• **SELECTED TEXT**:

- - - - - - -

If we are interested in comparisons of treatment effects.
For example, r - 3. We estimate $$\tau_1,\tau_2, \tau_3 = -\tau_1 - \tau_2$$

Comparison Estimate Variance of Estimator
$$\tau_1 - \tau_2$$ $$\hat{\tau}_1 - \hat{\tau}_2$$ $$var(\hat {\tau}_1) + var(\hat{\tau}_2) - 2cov(\hat{ \tau}_1\hat{\tau}_2)$$
$$\tau_1 - \tau_3$$ $$2 \hat{\tau}_1 + \hat{\tau}_2$$ $$4var(\hat {\tau}_1) + var(\hat{\tau}_2) - 4cov(\hat{ \tau}_1\hat{\tau}_2)$$
$$\tau_2 - \tau_3$$ $$\hat{\tau}_1 + 2 \hat{\tau}_2$$ $$var(\hat{\tau}_1) + 4var(\hat{\tau}_2) - 4cov(\hat{\tau}_1\hat{\tau}_2)$$

Testing for Parallel Slopes

Example:

r = 3

$Y_{ij} = \mu_{.} + \tau_1 I_{ij,1} + \tau_2 I_{ij,2} + \gamma X_{ij} + \beta_1 I_{ij,1}X_{ij} + \beta_2 I_{ij,2}X_{ij} + \epsilon_{ij}$

where $$\beta_1,\beta_2$$: interaction coefficients.

$H_0: \beta_1 = \beta_2 = 0 \\ H_a: \text{at least one} \beta \neq 0$

If we can’t reject $$H_0$$ using F-test then we have evidence that the slopes are parallel

Adjusted Means

The means in response after adjusting for the covariate effect

$Y_{i.}(adj) = \bar{Y}_{i.} - \hat{\gamma}(\bar{X}_{i.} - \bar{X}_{..})$

- - - - - - -

• **PROBLEM SET**:
1. Rewrite the part of the passage on treatment effects that opens with "Comparison Estimate Variance" and closes with "where $$\beta_1,\beta_2$$: interaction coefficients.", putting "interaction terms" in place of "interaction coefficients".
2. Answer these questions from the passage on treatment effects:
(a) Which test is used to decide whether the null hypothesis about slopes can be rejected?
(b) What name does the passage give to β1 and β2?
(c) How does the passage describe adjusted means?
You won't need the records.

- - - - - - -

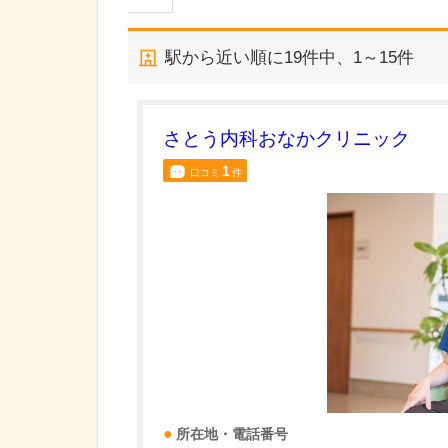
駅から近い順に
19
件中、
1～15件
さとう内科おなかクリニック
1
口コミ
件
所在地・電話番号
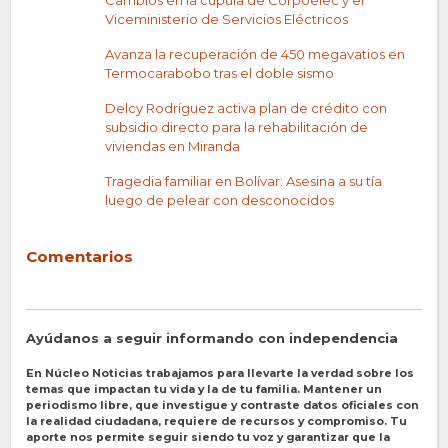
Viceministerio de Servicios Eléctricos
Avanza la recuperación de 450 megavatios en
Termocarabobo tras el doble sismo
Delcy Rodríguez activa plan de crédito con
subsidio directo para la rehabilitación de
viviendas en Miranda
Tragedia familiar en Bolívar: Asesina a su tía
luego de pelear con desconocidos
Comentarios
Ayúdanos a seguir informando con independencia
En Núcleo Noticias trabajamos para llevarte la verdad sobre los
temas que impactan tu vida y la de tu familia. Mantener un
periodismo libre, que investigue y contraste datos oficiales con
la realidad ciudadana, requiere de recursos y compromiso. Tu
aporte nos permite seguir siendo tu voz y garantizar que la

- - - - - - -

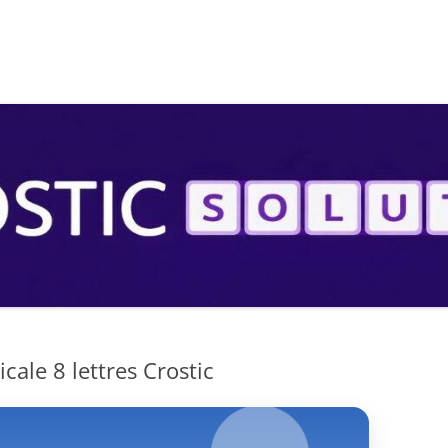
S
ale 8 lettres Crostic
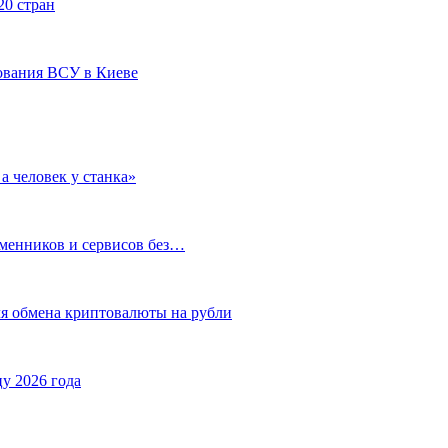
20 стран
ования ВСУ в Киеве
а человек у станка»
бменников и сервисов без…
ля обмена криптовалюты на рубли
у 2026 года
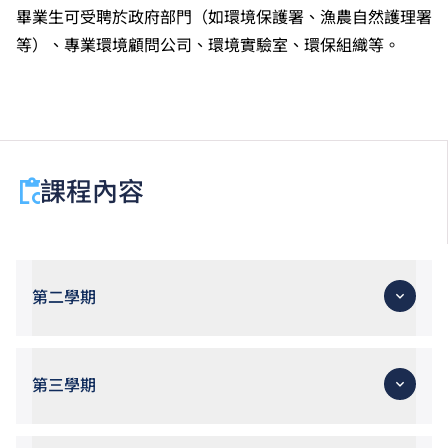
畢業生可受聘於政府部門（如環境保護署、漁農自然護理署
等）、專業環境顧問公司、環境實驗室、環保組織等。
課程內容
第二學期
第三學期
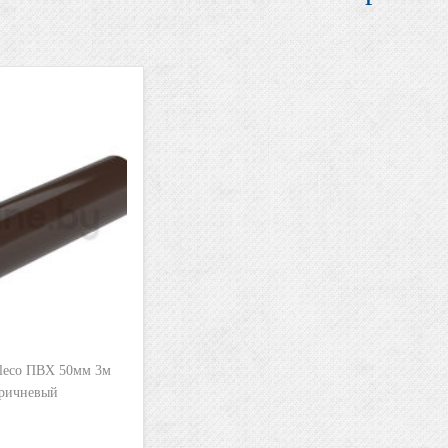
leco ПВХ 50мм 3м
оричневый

- - - - - - -

• **RESPONSES IN ORDER**:
1.
Comparison Estimate Variance of Estimator
$$\tau_1 - \tau_2$$ $$\hat{\tau}_1 - \hat{\tau}_2$$ $$var(\hat {\tau}_1) + var(\hat{\tau}_2) - 2cov(\hat{ \tau}_1\hat{\tau}_2)$$
$$\tau_1 - \tau_3$$ $$2 \hat{\tau}_1 + \hat{\tau}_2$$ $$4var(\hat {\tau}_1) + var(\hat{\tau}_2) - 4cov(\hat{ \tau}_1\hat{\tau}_2)$$
$$\tau_2 - \tau_3$$ $$\hat{\tau}_1 + 2 \hat{\tau}_2$$ $$var(\hat{\tau}_1) + 4var(\hat{\tau}_2) - 4cov(\hat{\tau}_1\hat{\tau}_2)$$

Testing for Parallel Slopes

Example:

r = 3

$Y_{ij} = \mu_{.} + \tau_1 I_{ij,1} + \tau_2 I_{ij,2} + \gamma X_{ij} + \beta_1 I_{ij,1}X_{ij} + \beta_2 I_{ij,2}X_{ij} + \epsilon_{ij}$

where $$\beta_1,\beta_2$$: interaction terms.

2.
(a) The F-test.
(b) Interaction coefficients.
(c) As the means in response after adjusting for the covariate effect.